Beginning at the top of the data below, write out every line exactly until you reach the line with "Zahlen Sie nur", and include that line.

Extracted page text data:
----
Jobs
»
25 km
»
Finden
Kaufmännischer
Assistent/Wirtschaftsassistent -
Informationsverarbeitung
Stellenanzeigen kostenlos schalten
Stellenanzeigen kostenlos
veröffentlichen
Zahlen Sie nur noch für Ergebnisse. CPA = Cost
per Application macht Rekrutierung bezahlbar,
----
Solution to this problem:
Jobs
»
25 km
»
Finden
Kaufmännischer
Assistent/Wirtschaftsassistent -
Informationsverarbeitung
Stellenanzeigen kostenlos schalten
Stellenanzeigen kostenlos
veröffentlichen
Zahlen Sie nur noch für Ergebnisse. CPA = Cost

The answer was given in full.